Assigned task: Report every line from the material that contains the word "immunohistochemistry".

+++ Data in this exercise

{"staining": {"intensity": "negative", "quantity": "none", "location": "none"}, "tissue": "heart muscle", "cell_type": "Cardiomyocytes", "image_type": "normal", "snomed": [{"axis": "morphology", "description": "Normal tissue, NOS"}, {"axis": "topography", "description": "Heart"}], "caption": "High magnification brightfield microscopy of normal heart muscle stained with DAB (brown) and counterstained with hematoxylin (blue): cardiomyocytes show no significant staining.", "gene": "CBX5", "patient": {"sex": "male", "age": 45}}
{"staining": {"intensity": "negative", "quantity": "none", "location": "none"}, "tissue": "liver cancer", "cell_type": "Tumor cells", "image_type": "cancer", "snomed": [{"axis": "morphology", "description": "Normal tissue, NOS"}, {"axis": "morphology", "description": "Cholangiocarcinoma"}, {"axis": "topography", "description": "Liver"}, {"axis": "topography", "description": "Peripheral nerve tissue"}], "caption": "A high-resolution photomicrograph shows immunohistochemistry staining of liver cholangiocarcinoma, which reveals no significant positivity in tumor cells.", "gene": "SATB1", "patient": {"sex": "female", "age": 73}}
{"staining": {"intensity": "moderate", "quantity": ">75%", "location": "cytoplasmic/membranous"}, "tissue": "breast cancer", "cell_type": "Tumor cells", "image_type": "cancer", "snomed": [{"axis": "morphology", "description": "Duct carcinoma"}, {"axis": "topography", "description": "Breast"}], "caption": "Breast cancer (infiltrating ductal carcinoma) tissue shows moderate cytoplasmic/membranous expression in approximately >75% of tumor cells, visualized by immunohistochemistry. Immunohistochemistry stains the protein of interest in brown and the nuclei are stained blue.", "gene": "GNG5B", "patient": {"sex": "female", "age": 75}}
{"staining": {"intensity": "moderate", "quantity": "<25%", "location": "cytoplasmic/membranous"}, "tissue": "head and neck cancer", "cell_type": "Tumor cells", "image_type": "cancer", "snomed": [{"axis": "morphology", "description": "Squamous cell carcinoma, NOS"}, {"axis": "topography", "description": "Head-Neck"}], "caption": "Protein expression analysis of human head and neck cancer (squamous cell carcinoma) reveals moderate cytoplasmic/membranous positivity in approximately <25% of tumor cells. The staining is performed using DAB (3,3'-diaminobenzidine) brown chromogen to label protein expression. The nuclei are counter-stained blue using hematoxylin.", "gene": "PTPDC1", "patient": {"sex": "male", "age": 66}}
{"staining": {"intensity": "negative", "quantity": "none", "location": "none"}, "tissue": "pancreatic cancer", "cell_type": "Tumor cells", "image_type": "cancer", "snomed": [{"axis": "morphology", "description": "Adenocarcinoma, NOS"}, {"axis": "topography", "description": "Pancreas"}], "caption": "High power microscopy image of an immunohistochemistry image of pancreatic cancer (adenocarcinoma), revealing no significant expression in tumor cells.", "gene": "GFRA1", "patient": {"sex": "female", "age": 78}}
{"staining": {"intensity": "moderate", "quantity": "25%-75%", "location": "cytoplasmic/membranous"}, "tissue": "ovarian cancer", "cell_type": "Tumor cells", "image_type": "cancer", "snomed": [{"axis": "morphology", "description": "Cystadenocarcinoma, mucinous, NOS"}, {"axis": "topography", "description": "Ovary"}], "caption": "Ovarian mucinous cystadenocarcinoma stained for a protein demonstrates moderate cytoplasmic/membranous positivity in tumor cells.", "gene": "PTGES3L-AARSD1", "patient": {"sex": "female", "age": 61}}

++++++

Solution to this problem:
{"staining": {"intensity": "negative", "quantity": "none", "location": "none"}, "tissue": "liver cancer", "cell_type": "Tumor cells", "image_type": "cancer", "snomed": [{"axis": "morphology", "description": "Normal tissue, NOS"}, {"axis": "morphology", "description": "Cholangiocarcinoma"}, {"axis": "topography", "description": "Liver"}, {"axis": "topography", "description": "Peripheral nerve tissue"}], "caption": "A high-resolution photomicrograph shows immunohistochemistry staining of liver cholangiocarcinoma, which reveals no significant positivity in tumor cells.", "gene": "SATB1", "patient": {"sex": "female", "age": 73}}
{"staining": {"intensity": "moderate", "quantity": ">75%", "location": "cytoplasmic/membranous"}, "tissue": "breast cancer", "cell_type": "Tumor cells", "image_type": "cancer", "snomed": [{"axis": "morphology", "description": "Duct carcinoma"}, {"axis": "topography", "description": "Breast"}], "caption": "Breast cancer (infiltrating ductal carcinoma) tissue shows moderate cytoplasmic/membranous expression in approximately >75% of tumor cells, visualized by immunohistochemistry. Immunohistochemistry stains the protein of interest in brown and the nuclei are stained blue.", "gene": "GNG5B", "patient": {"sex": "female", "age": 75}}
{"staining": {"intensity": "negative", "quantity": "none", "location": "none"}, "tissue": "pancreatic cancer", "cell_type": "Tumor cells", "image_type": "cancer", "snomed": [{"axis": "morphology", "description": "Adenocarcinoma, NOS"}, {"axis": "topography", "description": "Pancreas"}], "caption": "High power microscopy image of an immunohistochemistry image of pancreatic cancer (adenocarcinoma), revealing no significant expression in tumor cells.", "gene": "GFRA1", "patient": {"sex": "female", "age": 78}}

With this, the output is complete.